As well as public exhibition diving, Gadsby also performed diving in films, working in around 20 by 1929. In 1927, he recalled while working on the 1926 silent film Forbidden Cargoes, he jumped into a net that was suspended over a cliff and it broke, but he managed to hold on and avoided dropping 300 ft. In October 1927, he dived from a height of 80 ft into a tank while on fire. He later did a similar stunt dive in April 1931, diving from a 75 ft height into a shallow pool with just 5 ft of water depth, to a backdrop of fireworks.

During the 1930s, he toured with his group "Dare Devil Peggy's Water Circus", alongside Olympic divers, sometimes booked at considerable expense to the organisers. Gadsby's work as a stunt diver continued throughout the 1930s, such as in September 1938 when he dived with his cloak set alight into a portion of pool water also in flames. In a promotion for a 1948 circus event where he was to dive into a tank of fire, he was described by the Ealing and Acton Gazette as being the "world's greatest high diver".

Gadsby reportedly had a previous close encounter with near death or injury, when he dived from the bridge of the RMS Berengaria and barely cleared a 24 ft barge. During his career, he performed in front of royalty and once entertained a crowd of over 90,000 at the Wembley Arena.

===Retirement===
Gadsby retired autumn 1950 yet continued to dive into his 70s, once saying "I can do it still if anyone likes to dare me" and "the hardest part of the act is climbing up all those rungs with one leg. I can come down alright." He came out of retirement in August 1953 to dive in place of his son Leslie, who was injured, at an event at Greville Smyth Park in Bristol. The act involved diving "in flames, through flames and into flames" from a 74 ft platform into a 5 ft 6 in deep tank. Gadsby's other son Kenneth also participated in the act, but did not dive. When asked how he felt about the dive after several years into retirement, Gadsby reportedly replied "Not a bit of it", noting it was his lifetime work and that he had learnt it to perfection.

He also replaced his injured son in December 1953, performing a high dive at a fair ground in Carlisle. After retirement, he moved from Hyson Green to Eastwood, Nottinghamshire.

==Personal==
He married Nellie Crossland on 20 June 1907 in Nottingham, England.
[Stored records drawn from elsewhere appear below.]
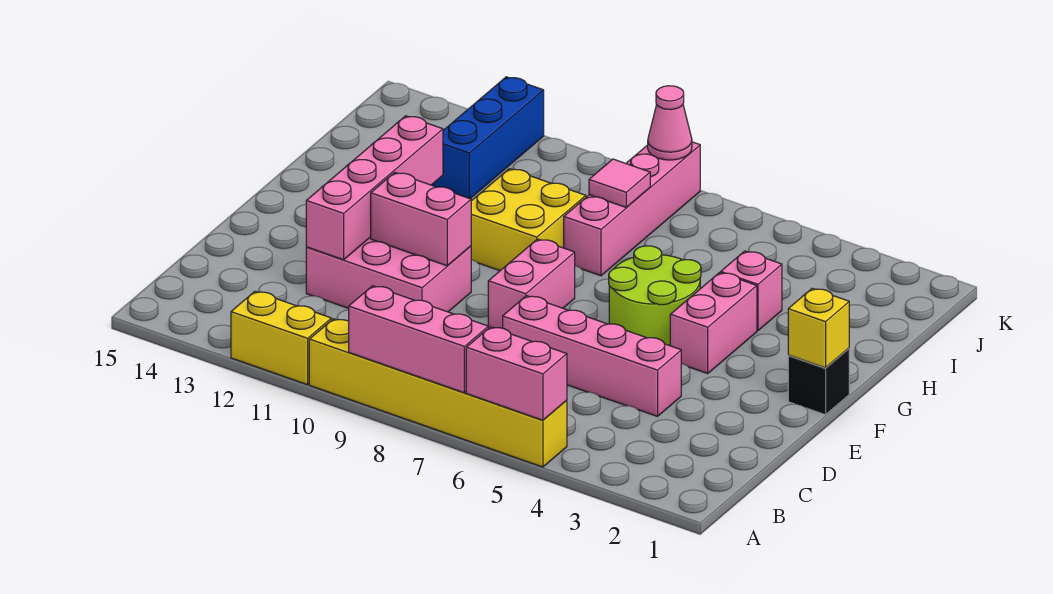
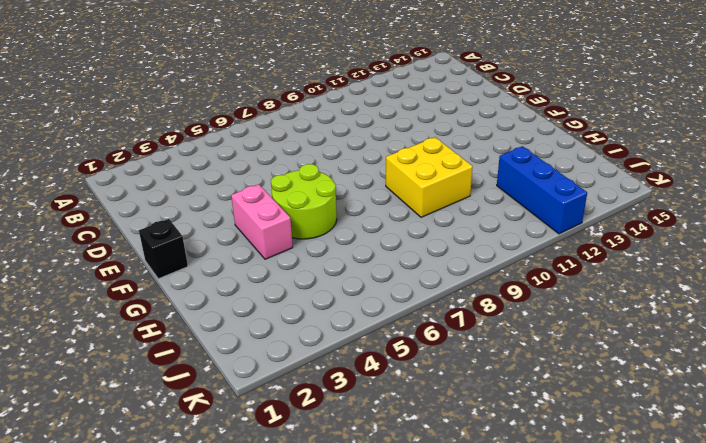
none -> yellow brick A5:A10 level 1
none -> yellow brick A11:A12 level 1
none -> pink brick D4:D7 level 1

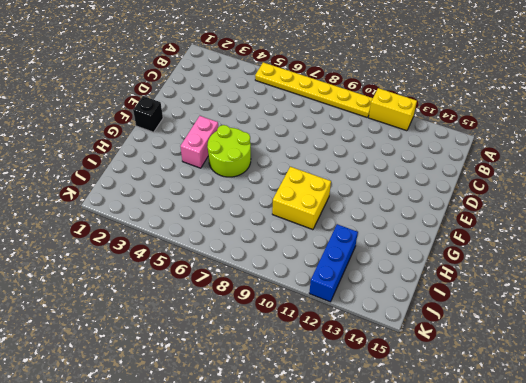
yellow plate A5:A10 level 1 -> yellow brick A5:A10 level 1
none -> pink brick D4:D7 level 1
none -> pink brick D10:E12 level 1
none -> pink brick E8:F8 level 1

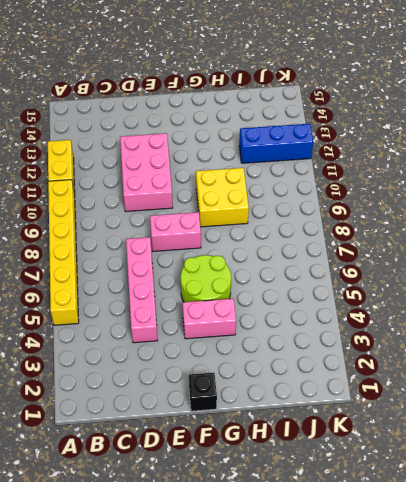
none -> pink brick H4 level 1
none -> pink brick H8:K8 level 1
none -> pink brick A5:A6 level 2

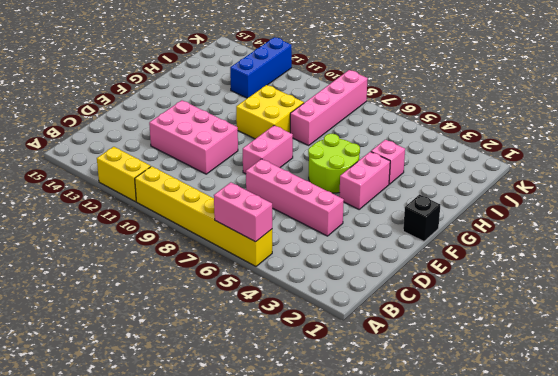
none -> pink brick A7:A9 level 2
none -> pink brick D12:G12 level 2
none -> pink brick E10:E11 level 2

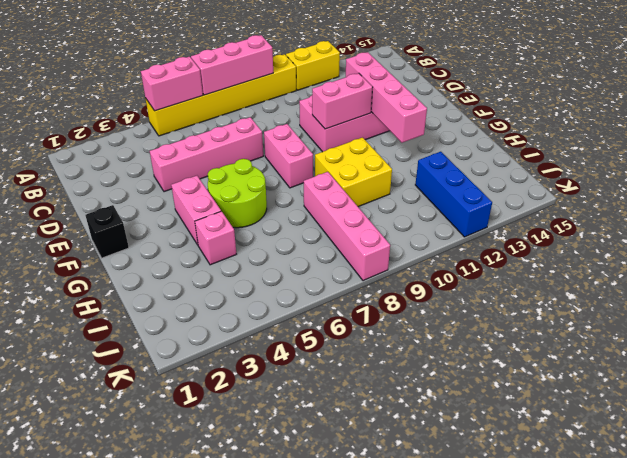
none -> yellow brick F1 level 2
none -> pink tile I8 level 2
none -> pink cone K8 level 2

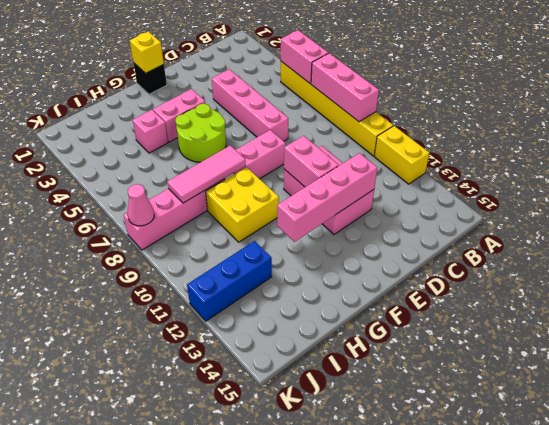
pink tile G8:I8 level 2 -> pink tile I8 level 2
Together they had two sons, Leslie and Ken.

==Death==
Gadsby died on 7 February 1958 in Eastwood, Nottinghamshire.

==Popular culture==
In 2000, a hotel in New Brighton, Merseyside, was renamed "Peggy Gadfly's" for a number of years, in reference to Gadsby who was known to dive off New Brighton Pier.

Gadsby inspired the character The Diver in the BBC radio comedy It's That Man Again.